▸ **Passage cité**
..............................
Ciel nuageux pour les enceintes sans assistant

HomePod est à la fois une opportunité et un défi pour les fabricants d'enceintes domestiques plus ou moins connectées (au sens le plus basique du Bluetooth). Une opportunité car Amazon, Apple ou Google vont aider à populariser ces produits. C'est toujours ce que disent leurs concurrents : lorsqu'un géant entre sur leur marché, ils peuvent se glisser dans son sillage pour gagner en visibilité et toucher plus de clients.

C'est aussi un défi car ces géants de l'informatique et du commerce sont les seuls à disposer d'intelligences artificielles pointues, fruits de lourds investissements consentis sur plusieurs années. Aujourd'hui il est devenu banal d'avoir une enceinte Bluetooth à la maison. Qu'elle soit signée Logitech, Bose, JBL ou Sony, tout le monde sait en faire et dans toutes les gammes de prix. C'est une autre paire de manches lorsqu'il va falloir se frotter à des enceintes sans-fil et intelligentes.

Sonos a bien compris le danger qui se profile. La marque est le symbole par excellence de l'audio domestique connecté. Cependant savoir envoyer de la musique depuis une bonne enceinte ne suffira plus. L'américain s'est tourné l'an dernier vers Amazon pour ajouter Alexa à ses systèmes.
..............................
Données du jeu de données:

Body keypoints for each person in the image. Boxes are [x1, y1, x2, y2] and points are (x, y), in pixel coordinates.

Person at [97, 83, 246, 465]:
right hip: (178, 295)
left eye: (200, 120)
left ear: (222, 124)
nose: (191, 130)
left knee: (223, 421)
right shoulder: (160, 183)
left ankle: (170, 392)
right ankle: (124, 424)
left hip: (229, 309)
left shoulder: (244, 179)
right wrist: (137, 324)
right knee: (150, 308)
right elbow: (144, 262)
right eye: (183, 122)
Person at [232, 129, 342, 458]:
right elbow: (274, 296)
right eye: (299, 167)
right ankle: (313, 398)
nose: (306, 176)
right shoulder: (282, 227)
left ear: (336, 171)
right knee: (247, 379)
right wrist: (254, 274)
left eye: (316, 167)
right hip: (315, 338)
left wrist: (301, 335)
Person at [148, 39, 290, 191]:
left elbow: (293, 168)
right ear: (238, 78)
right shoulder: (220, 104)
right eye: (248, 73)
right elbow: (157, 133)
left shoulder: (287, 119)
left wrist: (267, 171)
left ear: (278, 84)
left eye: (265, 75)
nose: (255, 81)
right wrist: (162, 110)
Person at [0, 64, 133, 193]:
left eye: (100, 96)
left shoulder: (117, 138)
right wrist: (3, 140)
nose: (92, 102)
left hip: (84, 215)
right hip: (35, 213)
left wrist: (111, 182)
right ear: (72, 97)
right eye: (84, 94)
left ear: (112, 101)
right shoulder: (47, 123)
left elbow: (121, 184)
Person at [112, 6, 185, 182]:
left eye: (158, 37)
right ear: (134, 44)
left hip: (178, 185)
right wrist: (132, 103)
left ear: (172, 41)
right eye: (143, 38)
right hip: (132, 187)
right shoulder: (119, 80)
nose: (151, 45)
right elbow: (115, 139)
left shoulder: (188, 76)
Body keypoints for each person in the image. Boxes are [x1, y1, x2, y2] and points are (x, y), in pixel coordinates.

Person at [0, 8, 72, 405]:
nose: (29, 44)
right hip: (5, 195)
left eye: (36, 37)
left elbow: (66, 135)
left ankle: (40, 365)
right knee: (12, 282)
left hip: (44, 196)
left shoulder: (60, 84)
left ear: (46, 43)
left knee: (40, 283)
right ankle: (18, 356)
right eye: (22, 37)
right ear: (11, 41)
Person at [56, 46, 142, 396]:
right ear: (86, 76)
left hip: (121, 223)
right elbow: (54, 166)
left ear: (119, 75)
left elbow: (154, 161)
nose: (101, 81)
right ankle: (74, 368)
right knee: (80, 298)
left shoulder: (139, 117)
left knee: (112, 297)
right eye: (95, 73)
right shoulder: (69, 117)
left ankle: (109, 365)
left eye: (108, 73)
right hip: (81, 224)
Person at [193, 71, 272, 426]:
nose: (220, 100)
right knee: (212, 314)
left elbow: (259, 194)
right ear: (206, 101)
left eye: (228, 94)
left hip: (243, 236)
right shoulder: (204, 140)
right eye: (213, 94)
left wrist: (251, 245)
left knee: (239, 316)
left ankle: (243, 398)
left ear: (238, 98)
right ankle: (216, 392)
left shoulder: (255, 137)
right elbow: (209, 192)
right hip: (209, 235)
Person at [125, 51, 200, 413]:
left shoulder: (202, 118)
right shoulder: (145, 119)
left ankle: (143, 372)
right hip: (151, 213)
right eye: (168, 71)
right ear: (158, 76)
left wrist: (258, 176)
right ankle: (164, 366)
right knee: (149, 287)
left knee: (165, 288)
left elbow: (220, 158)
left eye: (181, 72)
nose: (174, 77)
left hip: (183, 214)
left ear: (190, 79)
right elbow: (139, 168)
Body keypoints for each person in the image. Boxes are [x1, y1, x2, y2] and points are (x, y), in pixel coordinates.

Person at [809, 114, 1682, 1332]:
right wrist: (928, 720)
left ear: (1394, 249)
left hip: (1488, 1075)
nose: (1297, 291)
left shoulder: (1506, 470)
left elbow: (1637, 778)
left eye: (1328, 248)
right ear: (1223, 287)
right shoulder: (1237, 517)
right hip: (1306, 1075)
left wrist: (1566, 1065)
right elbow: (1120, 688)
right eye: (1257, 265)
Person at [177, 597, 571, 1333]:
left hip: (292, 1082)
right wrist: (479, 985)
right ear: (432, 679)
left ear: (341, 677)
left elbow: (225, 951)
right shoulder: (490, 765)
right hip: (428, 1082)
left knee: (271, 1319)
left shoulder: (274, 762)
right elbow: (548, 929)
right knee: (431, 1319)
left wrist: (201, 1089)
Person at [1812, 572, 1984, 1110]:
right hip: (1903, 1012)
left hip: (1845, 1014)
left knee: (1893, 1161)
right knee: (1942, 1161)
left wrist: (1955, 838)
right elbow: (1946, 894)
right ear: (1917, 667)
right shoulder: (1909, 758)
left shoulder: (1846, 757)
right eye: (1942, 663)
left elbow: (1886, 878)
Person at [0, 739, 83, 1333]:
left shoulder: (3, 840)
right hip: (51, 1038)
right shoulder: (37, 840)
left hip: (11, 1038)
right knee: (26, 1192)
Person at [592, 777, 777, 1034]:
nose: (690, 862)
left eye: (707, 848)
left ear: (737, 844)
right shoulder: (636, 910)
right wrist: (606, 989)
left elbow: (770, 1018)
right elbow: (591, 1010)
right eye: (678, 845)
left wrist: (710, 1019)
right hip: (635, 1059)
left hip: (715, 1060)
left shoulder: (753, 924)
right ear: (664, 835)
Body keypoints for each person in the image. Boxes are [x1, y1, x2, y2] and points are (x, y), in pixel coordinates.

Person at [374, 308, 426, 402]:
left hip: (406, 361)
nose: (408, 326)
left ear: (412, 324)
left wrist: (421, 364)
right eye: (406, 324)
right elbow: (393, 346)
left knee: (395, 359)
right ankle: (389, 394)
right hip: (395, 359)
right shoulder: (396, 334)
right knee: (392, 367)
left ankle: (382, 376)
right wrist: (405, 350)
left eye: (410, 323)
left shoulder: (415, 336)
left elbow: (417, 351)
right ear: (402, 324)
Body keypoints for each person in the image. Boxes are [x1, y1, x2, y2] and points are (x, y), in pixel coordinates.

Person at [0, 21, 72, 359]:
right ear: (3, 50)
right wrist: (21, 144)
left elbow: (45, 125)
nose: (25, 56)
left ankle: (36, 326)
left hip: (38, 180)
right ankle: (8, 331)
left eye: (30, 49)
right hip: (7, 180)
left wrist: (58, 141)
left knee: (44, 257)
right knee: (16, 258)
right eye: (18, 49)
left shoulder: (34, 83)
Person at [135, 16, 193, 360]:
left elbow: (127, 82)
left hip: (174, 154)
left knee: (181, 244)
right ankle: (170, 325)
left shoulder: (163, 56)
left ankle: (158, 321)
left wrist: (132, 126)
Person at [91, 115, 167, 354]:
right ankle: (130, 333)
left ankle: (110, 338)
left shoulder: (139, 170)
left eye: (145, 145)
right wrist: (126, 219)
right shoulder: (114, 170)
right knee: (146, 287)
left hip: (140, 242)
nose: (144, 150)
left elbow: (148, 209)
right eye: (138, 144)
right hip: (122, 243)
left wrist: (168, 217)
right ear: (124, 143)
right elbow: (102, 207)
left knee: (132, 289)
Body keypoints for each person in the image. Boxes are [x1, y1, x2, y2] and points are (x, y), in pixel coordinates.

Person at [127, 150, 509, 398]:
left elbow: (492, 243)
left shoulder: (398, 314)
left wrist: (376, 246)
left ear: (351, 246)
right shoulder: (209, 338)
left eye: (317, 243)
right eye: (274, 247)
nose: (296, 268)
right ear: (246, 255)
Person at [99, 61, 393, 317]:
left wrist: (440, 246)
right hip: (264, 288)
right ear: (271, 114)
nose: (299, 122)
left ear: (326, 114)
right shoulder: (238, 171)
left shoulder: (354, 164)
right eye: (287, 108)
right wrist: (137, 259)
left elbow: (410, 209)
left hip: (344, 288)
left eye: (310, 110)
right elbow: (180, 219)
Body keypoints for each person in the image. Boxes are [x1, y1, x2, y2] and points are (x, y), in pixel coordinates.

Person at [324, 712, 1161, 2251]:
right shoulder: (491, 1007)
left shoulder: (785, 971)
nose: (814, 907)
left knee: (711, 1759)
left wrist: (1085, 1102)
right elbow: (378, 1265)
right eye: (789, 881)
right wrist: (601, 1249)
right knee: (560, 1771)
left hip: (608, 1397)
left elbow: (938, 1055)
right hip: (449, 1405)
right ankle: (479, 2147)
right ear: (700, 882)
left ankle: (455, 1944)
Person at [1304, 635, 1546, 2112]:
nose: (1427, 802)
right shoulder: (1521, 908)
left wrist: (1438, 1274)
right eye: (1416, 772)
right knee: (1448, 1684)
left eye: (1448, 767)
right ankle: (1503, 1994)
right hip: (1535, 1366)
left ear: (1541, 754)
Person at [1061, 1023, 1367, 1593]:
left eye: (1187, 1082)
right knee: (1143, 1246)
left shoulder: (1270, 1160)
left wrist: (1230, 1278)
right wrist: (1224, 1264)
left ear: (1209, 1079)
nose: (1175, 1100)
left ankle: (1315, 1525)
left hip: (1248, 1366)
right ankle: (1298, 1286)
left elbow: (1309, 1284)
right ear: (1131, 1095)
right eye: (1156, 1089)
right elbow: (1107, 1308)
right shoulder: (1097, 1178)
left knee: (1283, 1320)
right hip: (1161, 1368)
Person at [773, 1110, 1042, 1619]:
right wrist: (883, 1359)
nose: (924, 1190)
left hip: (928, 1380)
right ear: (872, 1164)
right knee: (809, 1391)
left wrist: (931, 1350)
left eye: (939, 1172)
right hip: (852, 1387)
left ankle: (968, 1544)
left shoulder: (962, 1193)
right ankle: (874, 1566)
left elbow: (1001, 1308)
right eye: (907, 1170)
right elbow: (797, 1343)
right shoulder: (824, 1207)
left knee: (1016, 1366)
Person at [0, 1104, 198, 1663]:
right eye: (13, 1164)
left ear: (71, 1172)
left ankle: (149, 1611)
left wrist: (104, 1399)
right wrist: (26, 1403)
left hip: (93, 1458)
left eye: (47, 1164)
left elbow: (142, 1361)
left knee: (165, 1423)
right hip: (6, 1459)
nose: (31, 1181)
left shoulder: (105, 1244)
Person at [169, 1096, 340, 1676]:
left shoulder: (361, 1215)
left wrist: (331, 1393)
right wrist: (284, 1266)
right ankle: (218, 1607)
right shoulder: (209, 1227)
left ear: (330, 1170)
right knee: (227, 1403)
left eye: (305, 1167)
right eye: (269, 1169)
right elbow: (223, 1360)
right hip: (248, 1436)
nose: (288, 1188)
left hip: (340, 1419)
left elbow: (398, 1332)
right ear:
..............................
▸ **Consigne**
Extrayez le passage sur les enceintes sans assistant dans son intégralité, sans rien y changer. Fondez-vous uniquement sur le passage.

▸ **Résultat**
Ciel nuageux pour les enceintes sans assistant

HomePod est à la fois une opportunité et un défi pour les fabricants d'enceintes domestiques plus ou moins connectées (au sens le plus basique du Bluetooth). Une opportunité car Amazon, Apple ou Google vont aider à populariser ces produits. C'est toujours ce que disent leurs concurrents : lorsqu'un géant entre sur leur marché, ils peuvent se glisser dans son sillage pour gagner en visibilité et toucher plus de clients.

C'est aussi un défi car ces géants de l'informatique et du commerce sont les seuls à disposer d'intelligences artificielles pointues, fruits de lourds investissements consentis sur plusieurs années. Aujourd'hui il est devenu banal d'avoir une enceinte Bluetooth à la maison. Qu'elle soit signée Logitech, Bose, JBL ou Sony, tout le monde sait en faire et dans toutes les gammes de prix. C'est une autre paire de manches lorsqu'il va falloir se frotter à des enceintes sans-fil et intelligentes.

Sonos a bien compris le danger qui se profile. La marque est le symbole par excellence de l'audio domestique connecté. Cependant savoir envoyer de la musique depuis une bonne enceinte ne suffira plus. L'américain s'est tourné l'an dernier vers Amazon pour ajouter Alexa à ses systèmes.